PROBLEM DETAILS: Copy out every line holding the string "тебе" from the records below.

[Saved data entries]
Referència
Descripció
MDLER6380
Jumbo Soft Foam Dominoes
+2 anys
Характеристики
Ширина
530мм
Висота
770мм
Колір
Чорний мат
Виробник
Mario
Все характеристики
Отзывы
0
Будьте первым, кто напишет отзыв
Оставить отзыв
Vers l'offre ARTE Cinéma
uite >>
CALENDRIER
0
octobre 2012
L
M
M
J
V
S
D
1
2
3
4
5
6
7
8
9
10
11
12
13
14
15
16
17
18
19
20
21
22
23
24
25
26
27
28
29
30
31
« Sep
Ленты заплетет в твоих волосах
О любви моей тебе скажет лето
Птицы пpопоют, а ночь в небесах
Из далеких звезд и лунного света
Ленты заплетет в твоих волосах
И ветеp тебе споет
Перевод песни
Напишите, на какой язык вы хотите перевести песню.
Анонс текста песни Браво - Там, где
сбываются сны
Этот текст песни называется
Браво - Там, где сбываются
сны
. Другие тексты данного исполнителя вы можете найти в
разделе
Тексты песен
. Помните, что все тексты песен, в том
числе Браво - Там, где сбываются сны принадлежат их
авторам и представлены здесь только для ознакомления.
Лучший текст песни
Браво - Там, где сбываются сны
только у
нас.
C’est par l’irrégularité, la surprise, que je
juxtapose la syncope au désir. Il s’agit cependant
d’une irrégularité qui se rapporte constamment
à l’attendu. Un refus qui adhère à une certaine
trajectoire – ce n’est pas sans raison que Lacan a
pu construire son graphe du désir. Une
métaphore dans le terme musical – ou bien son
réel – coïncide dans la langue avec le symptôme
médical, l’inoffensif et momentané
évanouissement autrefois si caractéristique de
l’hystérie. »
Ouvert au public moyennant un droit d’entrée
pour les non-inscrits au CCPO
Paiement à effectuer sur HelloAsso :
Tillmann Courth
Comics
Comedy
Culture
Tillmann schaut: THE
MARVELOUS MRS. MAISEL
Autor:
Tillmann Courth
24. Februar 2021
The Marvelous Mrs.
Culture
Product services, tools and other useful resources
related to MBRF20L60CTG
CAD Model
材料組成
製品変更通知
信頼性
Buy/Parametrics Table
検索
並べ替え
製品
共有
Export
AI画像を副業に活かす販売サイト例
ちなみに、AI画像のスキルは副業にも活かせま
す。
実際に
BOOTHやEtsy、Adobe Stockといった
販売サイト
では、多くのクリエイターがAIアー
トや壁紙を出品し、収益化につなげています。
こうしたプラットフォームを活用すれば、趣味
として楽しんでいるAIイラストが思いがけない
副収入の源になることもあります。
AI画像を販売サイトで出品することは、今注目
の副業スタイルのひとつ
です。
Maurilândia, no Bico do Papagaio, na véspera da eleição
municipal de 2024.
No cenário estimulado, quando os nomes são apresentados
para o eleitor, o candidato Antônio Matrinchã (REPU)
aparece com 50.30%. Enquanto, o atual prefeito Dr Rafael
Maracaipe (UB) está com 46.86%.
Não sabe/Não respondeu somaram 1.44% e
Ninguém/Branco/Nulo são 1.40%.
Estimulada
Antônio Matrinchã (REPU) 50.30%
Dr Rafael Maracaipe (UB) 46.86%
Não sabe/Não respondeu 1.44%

REPLY:
О любви моей тебе скажет лето
И ветеp тебе споет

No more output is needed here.